Читатель наш, видимо, обратил внимание на то, что концепт образа играет в наших построениях существенную роль - мы отвели ему, например, важное место в структуре высказывания. Что мы имеем в виду, когда говорим об образах?

Существуют ли образы у животных? Интерпретируя поведение животных, нам легко допустить, что такие образы существуют. Нам слишком хорошо знакомо поведение собаки, учуявшей запах. Однако ни одно животное не рассказало нам еще о своих образах. Это последнее утверждение можно было бы принять за шутку, если бы в нем не содержался некоторый принципиальный вопрос. Почему животные не рассказывают нам о своих образах? Потому что не умеют говорить? А если бы умели, то рассказали бы?

Ответ зависит от того, что мы будет понимать под образами. Нам нужно договориться о терминологии. У животных отсутствует язык. Вместе с этим животные не практикуют «я». В силу этих обстоятельств не существует того, кому образ мог бы быть дан. Если мы считаем, что животное - это существо без личной истории, то в вопросе «Существуют ли образы у животных?» намечается терминологическая путаница. Понятие об образе подразумевает всегда субъекта, но именно такового в случае с животными нет в наличии. Вопрос об образах у животных не имеет ни положительного, ни отрицательного ответа, поскольку это бессмысленный вопрос.

Вместе с тем мы везде будем свободно говорить об «образной ткани» у животного, хотя в свете вышесказанного и этот термин стоило бы поставить под некоторое сомнение (оставим, однако, этот термин за неимением лучшего). Механизмы запечатления и предметное восприятие работают здесь во всю силу.

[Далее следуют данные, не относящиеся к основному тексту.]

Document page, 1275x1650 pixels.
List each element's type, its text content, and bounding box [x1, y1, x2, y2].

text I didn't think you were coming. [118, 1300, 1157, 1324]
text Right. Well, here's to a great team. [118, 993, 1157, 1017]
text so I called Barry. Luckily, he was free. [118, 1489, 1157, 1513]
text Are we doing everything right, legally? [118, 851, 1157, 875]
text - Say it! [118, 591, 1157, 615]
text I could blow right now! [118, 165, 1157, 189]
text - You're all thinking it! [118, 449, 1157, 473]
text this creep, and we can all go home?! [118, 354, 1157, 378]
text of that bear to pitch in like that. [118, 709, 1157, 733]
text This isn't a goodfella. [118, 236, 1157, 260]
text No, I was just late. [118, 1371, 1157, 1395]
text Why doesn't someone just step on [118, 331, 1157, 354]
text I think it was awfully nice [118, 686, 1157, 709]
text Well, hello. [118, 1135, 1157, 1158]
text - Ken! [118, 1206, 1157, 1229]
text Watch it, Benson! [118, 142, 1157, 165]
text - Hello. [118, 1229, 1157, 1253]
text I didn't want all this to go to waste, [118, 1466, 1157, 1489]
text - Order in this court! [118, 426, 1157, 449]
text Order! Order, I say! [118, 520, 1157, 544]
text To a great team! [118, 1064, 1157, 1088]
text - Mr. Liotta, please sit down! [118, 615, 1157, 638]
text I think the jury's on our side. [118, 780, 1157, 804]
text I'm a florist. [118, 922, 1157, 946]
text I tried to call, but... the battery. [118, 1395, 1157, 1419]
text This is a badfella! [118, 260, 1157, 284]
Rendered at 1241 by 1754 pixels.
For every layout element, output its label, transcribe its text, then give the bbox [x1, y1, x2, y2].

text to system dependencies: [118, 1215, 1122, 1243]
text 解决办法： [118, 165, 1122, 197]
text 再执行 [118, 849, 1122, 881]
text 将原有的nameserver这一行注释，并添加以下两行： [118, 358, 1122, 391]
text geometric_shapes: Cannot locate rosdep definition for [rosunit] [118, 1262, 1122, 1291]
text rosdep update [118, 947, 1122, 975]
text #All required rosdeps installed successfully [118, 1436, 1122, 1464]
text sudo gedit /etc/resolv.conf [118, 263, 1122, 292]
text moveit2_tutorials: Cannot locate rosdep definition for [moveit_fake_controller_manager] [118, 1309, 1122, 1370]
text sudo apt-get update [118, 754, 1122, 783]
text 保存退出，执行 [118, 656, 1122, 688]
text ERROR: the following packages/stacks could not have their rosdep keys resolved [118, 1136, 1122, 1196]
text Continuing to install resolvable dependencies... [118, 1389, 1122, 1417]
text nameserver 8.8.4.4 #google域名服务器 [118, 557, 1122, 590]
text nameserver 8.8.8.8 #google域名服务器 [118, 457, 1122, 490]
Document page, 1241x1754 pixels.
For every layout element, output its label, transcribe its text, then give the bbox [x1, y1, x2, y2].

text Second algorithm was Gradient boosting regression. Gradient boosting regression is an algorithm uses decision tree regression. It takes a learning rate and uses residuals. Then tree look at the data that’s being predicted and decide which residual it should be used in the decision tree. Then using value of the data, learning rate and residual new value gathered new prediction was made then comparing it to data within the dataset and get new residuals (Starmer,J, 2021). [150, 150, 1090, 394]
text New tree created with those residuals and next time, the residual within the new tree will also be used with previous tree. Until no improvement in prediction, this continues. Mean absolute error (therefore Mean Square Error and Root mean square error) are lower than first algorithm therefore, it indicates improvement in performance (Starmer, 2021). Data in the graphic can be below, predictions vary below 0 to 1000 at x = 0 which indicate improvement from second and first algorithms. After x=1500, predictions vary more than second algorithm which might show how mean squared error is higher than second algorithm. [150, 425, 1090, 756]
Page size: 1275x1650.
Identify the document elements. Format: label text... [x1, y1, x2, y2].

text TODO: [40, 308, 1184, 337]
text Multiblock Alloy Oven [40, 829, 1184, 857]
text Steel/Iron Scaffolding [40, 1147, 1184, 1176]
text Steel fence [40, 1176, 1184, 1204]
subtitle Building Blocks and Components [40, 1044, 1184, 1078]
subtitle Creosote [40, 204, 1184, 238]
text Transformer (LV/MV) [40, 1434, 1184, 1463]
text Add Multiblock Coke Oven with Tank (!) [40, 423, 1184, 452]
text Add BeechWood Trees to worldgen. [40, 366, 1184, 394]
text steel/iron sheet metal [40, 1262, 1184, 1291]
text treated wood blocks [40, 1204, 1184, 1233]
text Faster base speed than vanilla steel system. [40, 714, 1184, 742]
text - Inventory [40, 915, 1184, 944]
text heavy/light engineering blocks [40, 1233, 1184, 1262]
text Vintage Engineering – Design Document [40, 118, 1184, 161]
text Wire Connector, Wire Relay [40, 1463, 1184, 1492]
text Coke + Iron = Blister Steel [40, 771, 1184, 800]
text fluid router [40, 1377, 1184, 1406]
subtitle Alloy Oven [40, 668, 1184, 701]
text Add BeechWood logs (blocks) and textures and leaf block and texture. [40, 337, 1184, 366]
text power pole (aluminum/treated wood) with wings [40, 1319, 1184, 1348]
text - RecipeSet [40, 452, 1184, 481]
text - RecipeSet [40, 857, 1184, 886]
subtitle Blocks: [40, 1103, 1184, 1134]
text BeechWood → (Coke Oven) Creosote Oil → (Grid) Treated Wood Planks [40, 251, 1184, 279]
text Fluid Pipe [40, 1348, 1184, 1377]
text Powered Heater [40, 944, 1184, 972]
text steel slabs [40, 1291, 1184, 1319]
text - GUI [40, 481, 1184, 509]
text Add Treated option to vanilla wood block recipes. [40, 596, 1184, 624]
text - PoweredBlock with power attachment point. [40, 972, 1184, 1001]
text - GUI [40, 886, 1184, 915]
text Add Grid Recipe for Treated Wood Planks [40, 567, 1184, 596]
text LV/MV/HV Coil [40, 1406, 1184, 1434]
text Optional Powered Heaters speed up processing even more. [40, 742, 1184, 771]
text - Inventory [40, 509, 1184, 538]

Представим себе шахматного робота, передвигающего фигуры по игровой доске согласно некоторой программе. Допустим, что этой активностью «бытие» робота и ограничивается. Ничто не мешает нам рассматривать весь процесс в терминах обработки информации (механистически). Можно было бы говорить, например, об «образе игрового поля», поскольку действия робота опираются на некоторую картину, отражающую положение фигур на доске. Однако этот образ никому не дан. В строгом смысле слова это и не образ вовсе. При желании мы могли бы вывести эту картину на некоторый экран, хотя в этом нет необходимости. Фактически текущая позиция хранится в структуре базы данных. Возможно даже, что сама игровая доска с расставленными на ней фигурами используется в качестве базы данных. Прежде чем робот сделает свой ход, эти данные проходят обработку, распознаются и группируются. В каком-то переносном смысле мы могли бы сказать, что робот «видит» игровую доску. Однако
в любом случае здесь нет никаких оснований говорить об осознании. Если тут и имеет смысл говорить об образах, то образы эти пребывают в состоянии «небытия».

Животное, в отличие от шахматного робота, имеет «образ» собственного тела (можно лишь догадываться, какой «образ» собственного тела могло бы иметь существо, не способное ни обозреть себя непосредственно, ни увидеть себя в зеркале). В сущности, это ничего не меняет. Животное не может помыслить ничего о своем теле.

Сделаем следующее, важное для последующего изложения заявление. В примерах, которые мы привели, нет ничего скрытого. Жизнь животного в этом смысле не замысловатее жизни камня или тростника. Трудно было бы распознать здесь нечто, имеющее отношение к философской проблеме сознательного восприятия.

Вряд ли кому-нибудь из людей удавалось отождествить себя с механизмом. Шахматный робот очень далек от того, чтобы мы могли узнать в нем себя. Впрочем, к состоянию шахматного робота можно приближаться, подавляя в себе некоторое количество активностей (или под действием лекарства). Такое состояние, если угодно, можно было бы назвать забытьем. Оставаясь в забытьи, мы были бы не способны что-либо осознавать. Всякое возвращение к своему «я» вывело бы нас из забытья.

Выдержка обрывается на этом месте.